## [Saved entries]
═══
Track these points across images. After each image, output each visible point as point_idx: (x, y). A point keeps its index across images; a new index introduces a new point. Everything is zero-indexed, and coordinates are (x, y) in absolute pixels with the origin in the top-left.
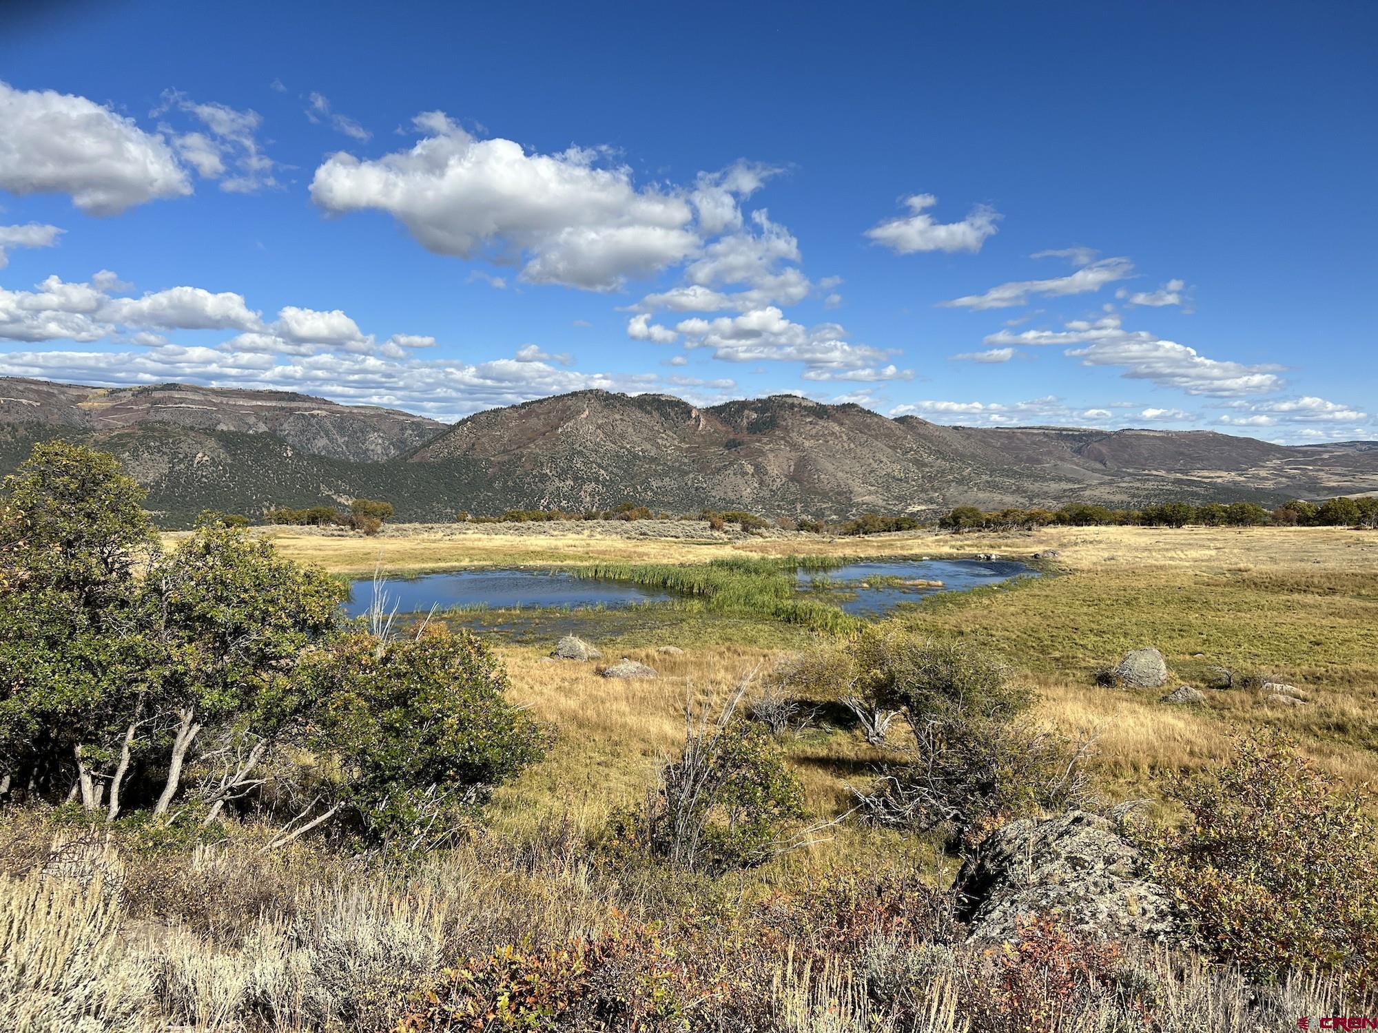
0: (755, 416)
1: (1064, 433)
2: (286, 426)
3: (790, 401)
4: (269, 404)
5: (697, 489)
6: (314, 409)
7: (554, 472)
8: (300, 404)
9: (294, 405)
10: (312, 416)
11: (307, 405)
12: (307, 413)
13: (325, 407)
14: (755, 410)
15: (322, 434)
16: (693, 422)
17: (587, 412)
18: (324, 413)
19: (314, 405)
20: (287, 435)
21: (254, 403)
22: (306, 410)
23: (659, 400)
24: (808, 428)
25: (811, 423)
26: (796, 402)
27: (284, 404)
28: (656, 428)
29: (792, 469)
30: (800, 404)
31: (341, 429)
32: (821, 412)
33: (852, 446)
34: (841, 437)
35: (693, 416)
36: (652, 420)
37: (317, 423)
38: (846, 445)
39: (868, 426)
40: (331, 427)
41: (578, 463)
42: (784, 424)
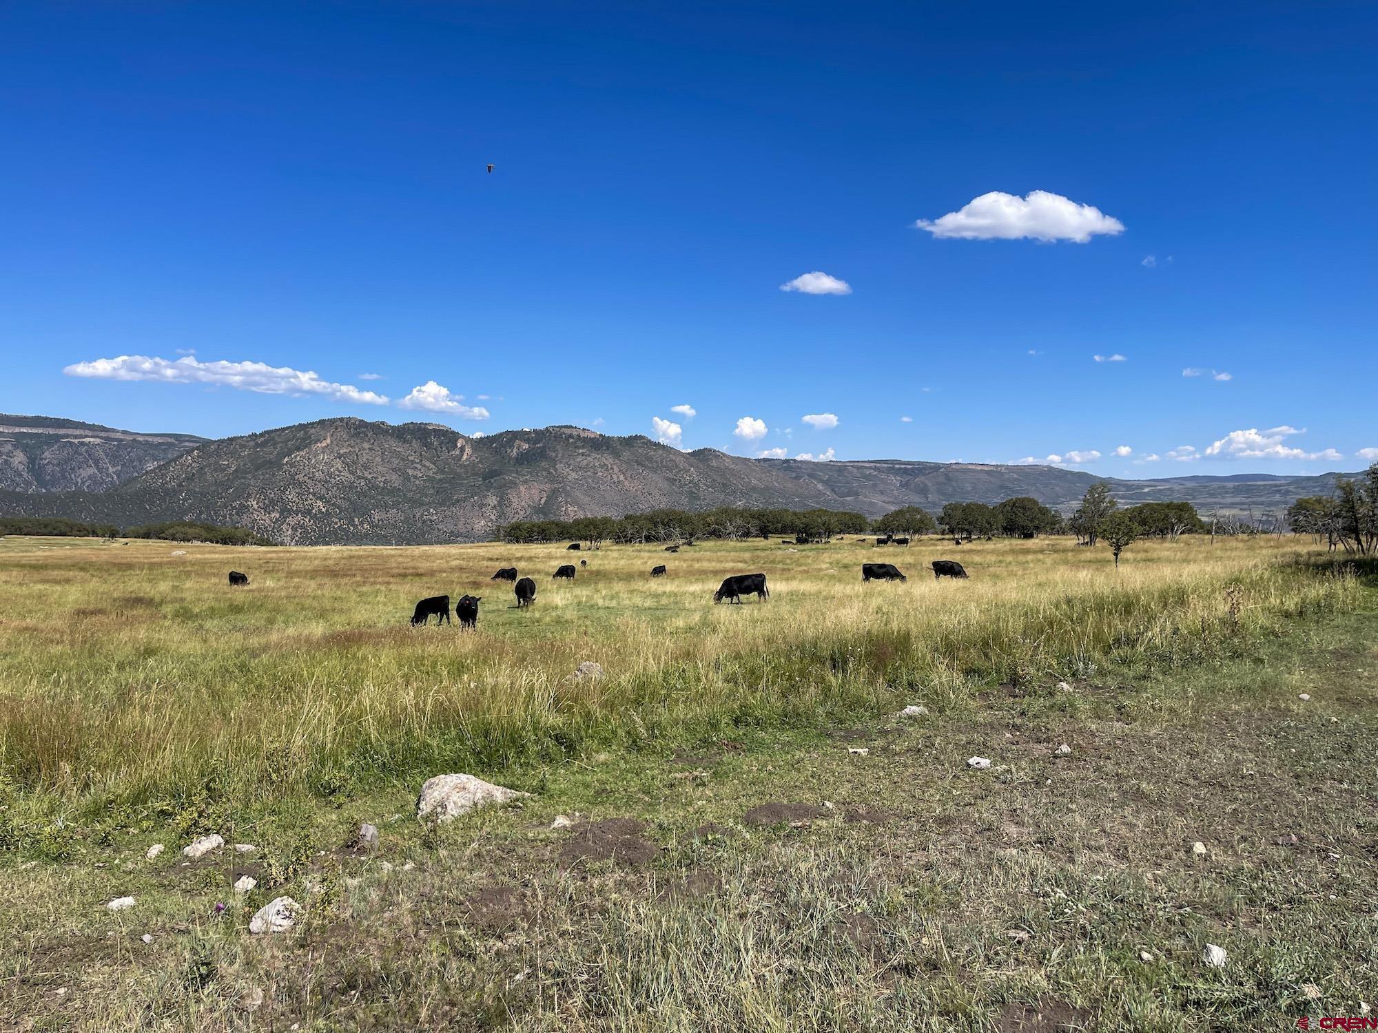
═══
## [YOUR OBJECTIVE]
Extract every line of the material above word for word, omitting the pictures.

## [ANSWER SPACE]
Track these points across images. After each image, output each visible point as point_idx: (x, y). A point keeps its index across images; a new index introduces a new point. Everything is zero-indexed, and coordinates are (x, y) in absolute pixels with the origin in the top-left.
0: (755, 416)
1: (1064, 433)
2: (286, 426)
3: (790, 401)
4: (269, 404)
5: (697, 489)
6: (314, 409)
7: (554, 472)
8: (300, 404)
9: (294, 405)
10: (312, 416)
11: (307, 405)
12: (307, 413)
13: (325, 407)
14: (755, 410)
15: (322, 434)
16: (693, 422)
17: (587, 412)
18: (324, 413)
19: (314, 405)
20: (287, 435)
21: (254, 403)
22: (306, 410)
23: (659, 400)
24: (808, 428)
25: (811, 423)
26: (796, 402)
27: (284, 404)
28: (656, 428)
29: (792, 469)
30: (800, 404)
31: (341, 429)
32: (821, 412)
33: (852, 446)
34: (841, 437)
35: (693, 416)
36: (652, 420)
37: (317, 423)
38: (846, 445)
39: (868, 426)
40: (331, 427)
41: (578, 463)
42: (784, 424)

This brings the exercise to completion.